## REQUIREMENT
Repeat word for word everything in the CUDA tutorial description from "Thursday, May 6, 2021" down to "significantly increase performance.".

## EXCERPT
>> START

To provide a profound understanding of how CUDA applications can achieve peak performance, Part 1 of this tutorial outlines the modern CUDA architecture. Following a basic introduction, we expose how language features are linked to – and constrained by – the underlying physical hardware components. Furthermore, we describe common applications for massively parallel programming, offer a detailed breakdown of potential issues and list ways to mitigate performance impacts. An exemplary analysis of PTX and SASS snippets illustrates how code patterns in CUDA are mapped to actual hardware instructions.

 

Course Notes and Code samples: Please find them on https://cuda-tutorial.github.io/

 

Syllabus:

  • Fundamentals of CUDA
    • History of the GPU
    • The CUDA execution model
    • Kernels, grids, blocks and warps
    • Building CUDA applications
    • Debugging and Profiling
    • Common CUDA libraries
  • Understanding the GPU hardware
    • The CUDA memory model
    • Warp scheduling and latency hiding
    • Independent thread scheduling
    • Performance metrics and optimization
    • Basics of PTX and SASS

 

Michael Kenzel, Bernhard Kerbl, Martin Winter, Markus Steinberger

Thursday, May 6, 2021

10:00 – 13:00

Target audience: Introductory to intermediate

Outline: In Part 2, we will focus on novel features that were enabled by the arrival of CUDA 10+ toolkits and the Volta+ architectures, such as ITS, tensor cores and the graph API. In addition to basic use case demonstrations, we outline our own experiences with these capabilities and their potential performance benefits. We also discuss how long-standing best practices are affected by these changes and describe common caveats for dealing with legacy code on recent GPU models. We show how these considerations can be implemented in practice by presenting state-of-the-art research into task-based GPU scheduling, and how the dynamic adjustment of thread roles and group configurations can significantly increase performance.

>> END

## LISTED RECORDS
>> START

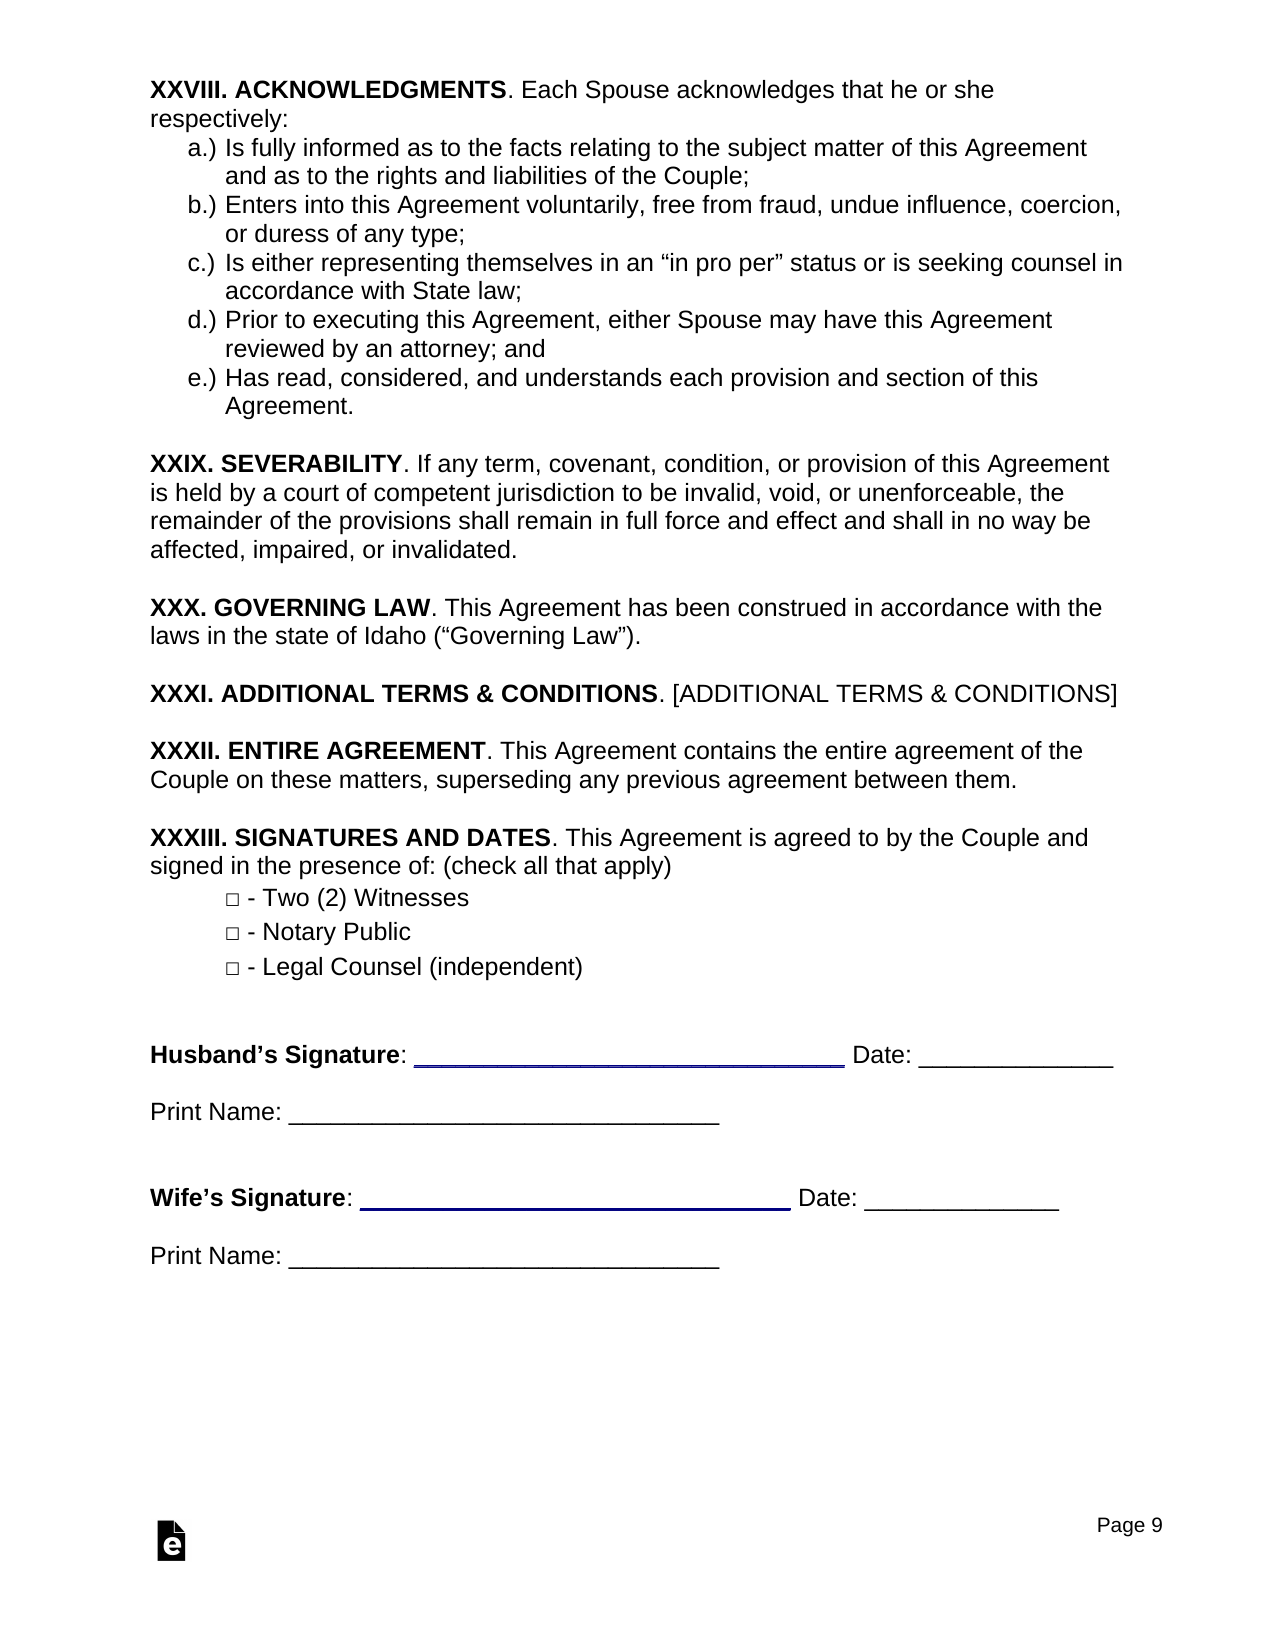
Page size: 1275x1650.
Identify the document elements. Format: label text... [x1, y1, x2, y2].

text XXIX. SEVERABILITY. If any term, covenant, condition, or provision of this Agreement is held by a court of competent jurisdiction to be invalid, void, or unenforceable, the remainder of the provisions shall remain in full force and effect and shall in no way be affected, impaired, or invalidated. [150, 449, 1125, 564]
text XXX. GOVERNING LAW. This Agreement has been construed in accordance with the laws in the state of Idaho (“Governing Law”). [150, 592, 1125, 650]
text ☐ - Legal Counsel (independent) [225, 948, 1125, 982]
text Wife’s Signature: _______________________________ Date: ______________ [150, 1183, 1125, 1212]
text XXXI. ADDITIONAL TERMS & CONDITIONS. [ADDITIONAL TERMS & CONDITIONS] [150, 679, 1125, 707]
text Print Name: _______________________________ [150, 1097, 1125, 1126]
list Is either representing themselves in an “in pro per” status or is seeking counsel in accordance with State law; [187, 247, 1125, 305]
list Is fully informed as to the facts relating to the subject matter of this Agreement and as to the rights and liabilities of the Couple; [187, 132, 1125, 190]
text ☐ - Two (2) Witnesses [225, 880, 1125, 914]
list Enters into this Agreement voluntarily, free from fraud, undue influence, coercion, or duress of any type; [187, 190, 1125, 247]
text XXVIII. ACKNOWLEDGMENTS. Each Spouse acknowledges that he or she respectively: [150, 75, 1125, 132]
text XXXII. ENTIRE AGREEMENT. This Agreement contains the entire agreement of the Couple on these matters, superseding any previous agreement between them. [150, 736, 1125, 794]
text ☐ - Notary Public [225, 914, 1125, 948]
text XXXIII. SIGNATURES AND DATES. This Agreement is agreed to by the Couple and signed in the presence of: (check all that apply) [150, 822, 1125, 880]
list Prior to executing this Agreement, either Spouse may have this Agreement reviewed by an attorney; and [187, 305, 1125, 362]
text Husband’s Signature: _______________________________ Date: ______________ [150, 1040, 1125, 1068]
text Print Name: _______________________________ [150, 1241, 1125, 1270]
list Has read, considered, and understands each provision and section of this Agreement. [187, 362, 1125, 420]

>> END
>> START

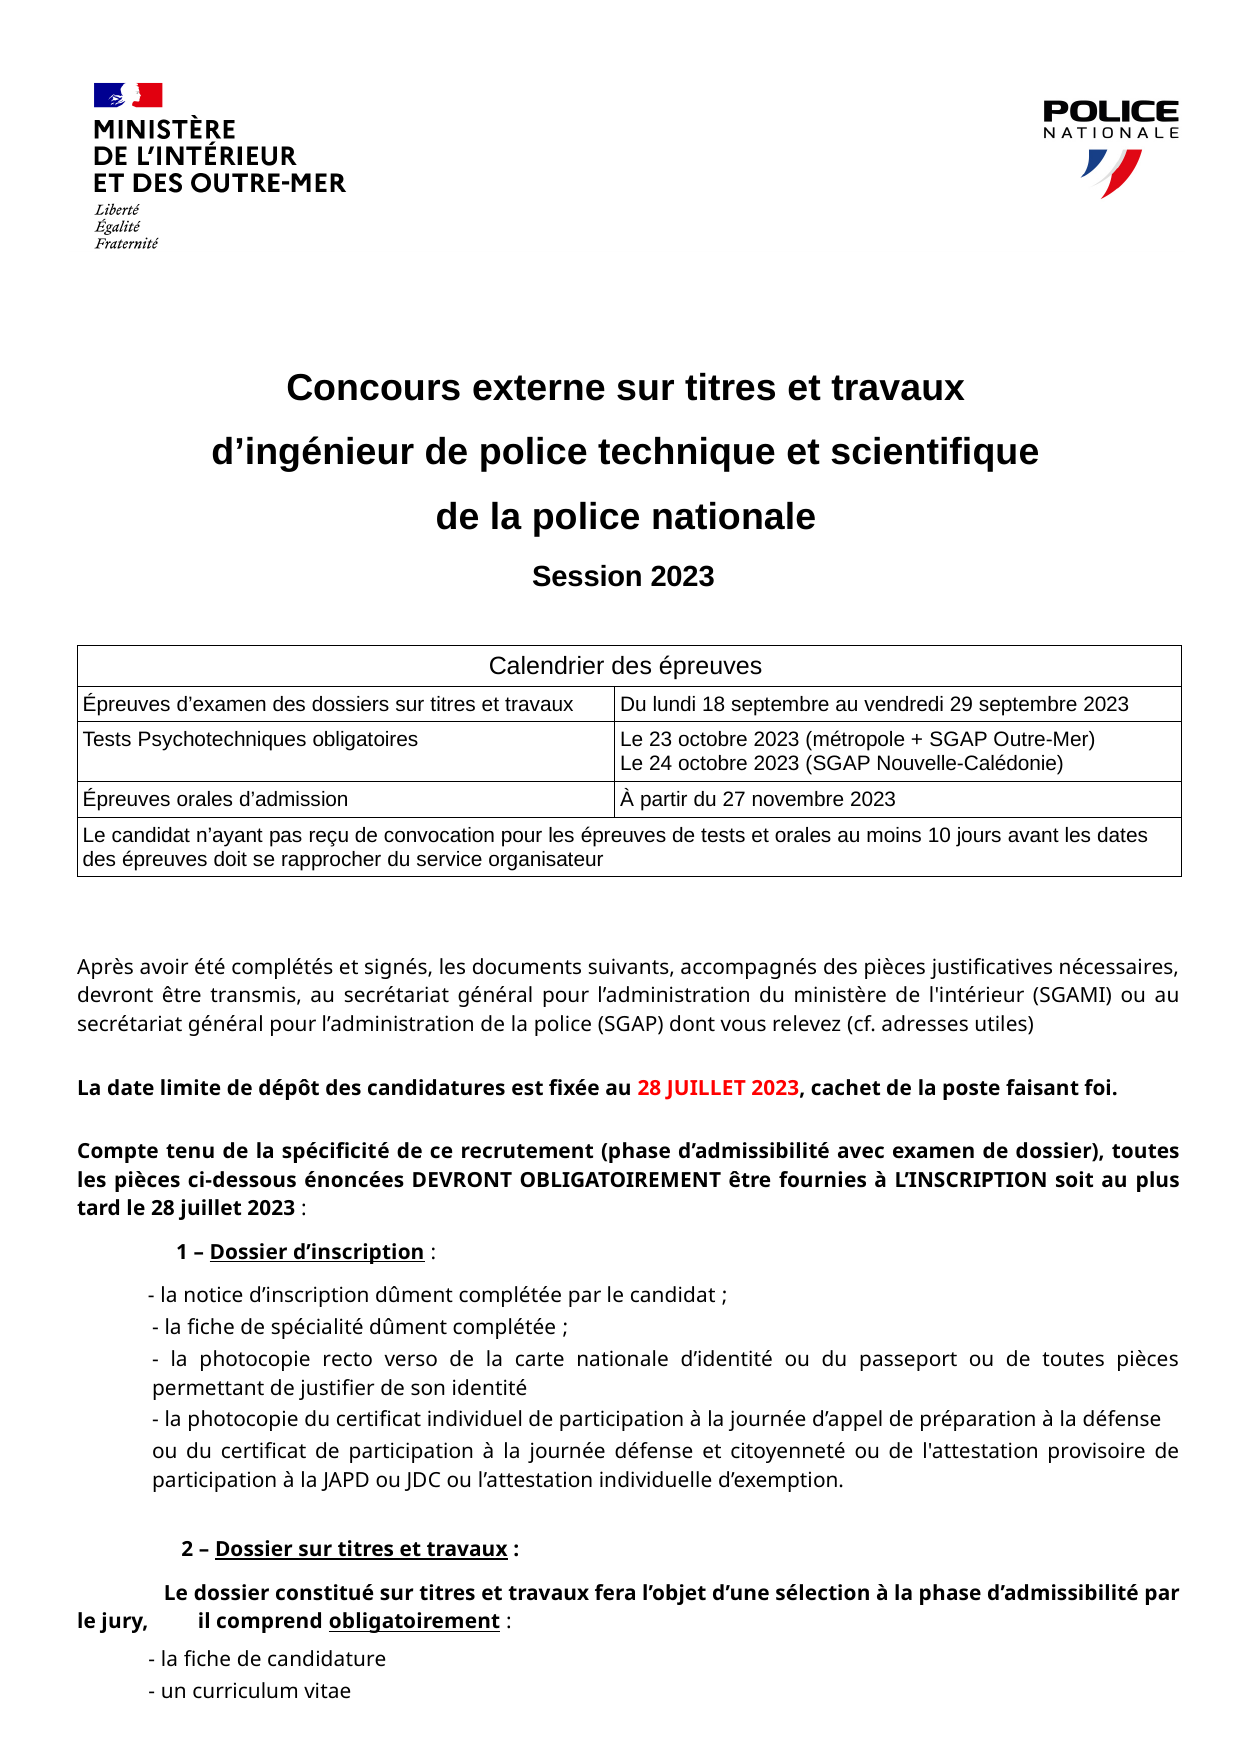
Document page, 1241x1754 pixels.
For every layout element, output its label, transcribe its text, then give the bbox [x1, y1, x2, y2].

>> END
>> START

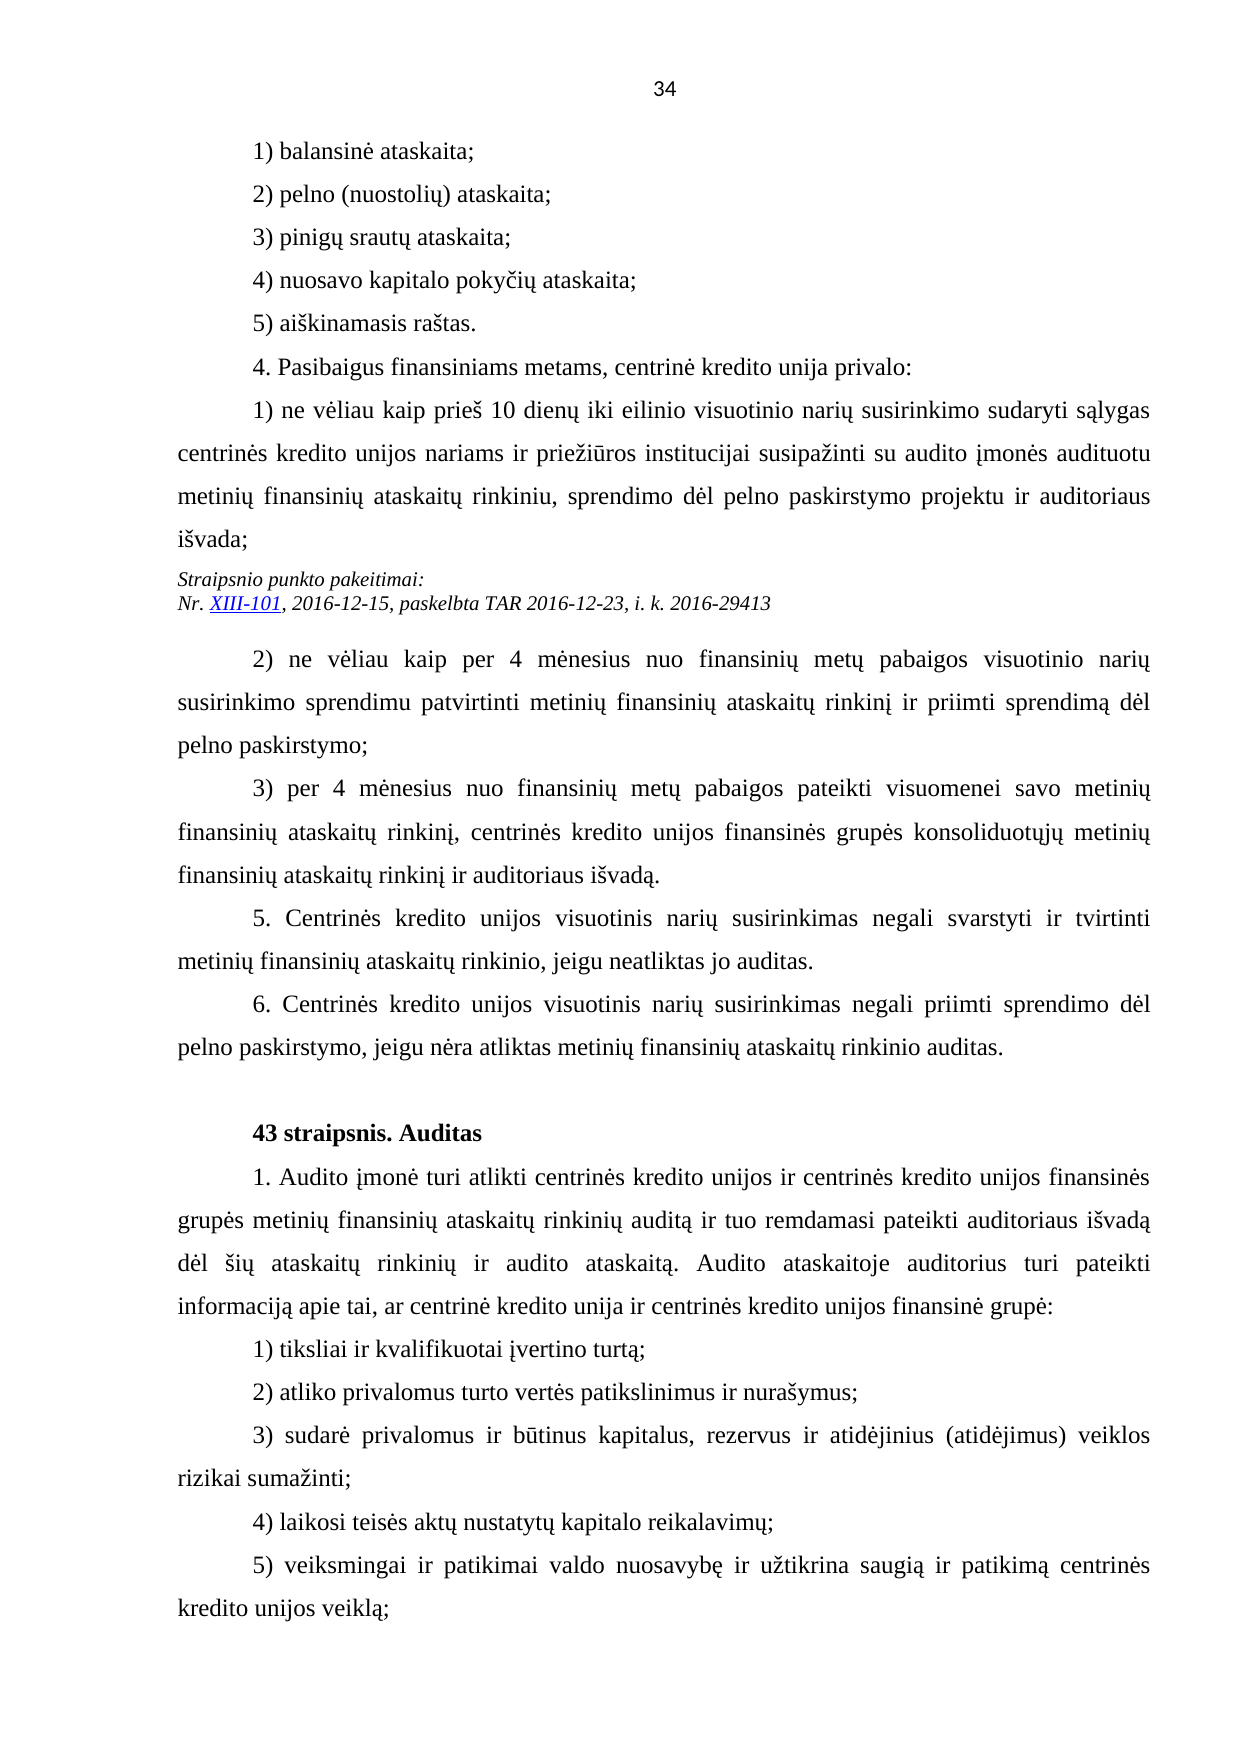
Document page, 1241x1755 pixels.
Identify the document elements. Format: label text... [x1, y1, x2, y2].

>> END

## OUTPUT OF THE TASK
Thursday, May 6, 2021

10:00 – 13:00

Target audience: Introductory to intermediate

Outline: In Part 2, we will focus on novel features that were enabled by the arrival of CUDA 10+ toolkits and the Volta+ architectures, such as ITS, tensor cores and the graph API. In addition to basic use case demonstrations, we outline our own experiences with these capabilities and their potential performance benefits. We also discuss how long-standing best practices are affected by these changes and describe common caveats for dealing with legacy code on recent GPU models. We show how these considerations can be implemented in practice by presenting state-of-the-art research into task-based GPU scheduling, and how the dynamic adjustment of thread roles and group configurations can significantly increase performance.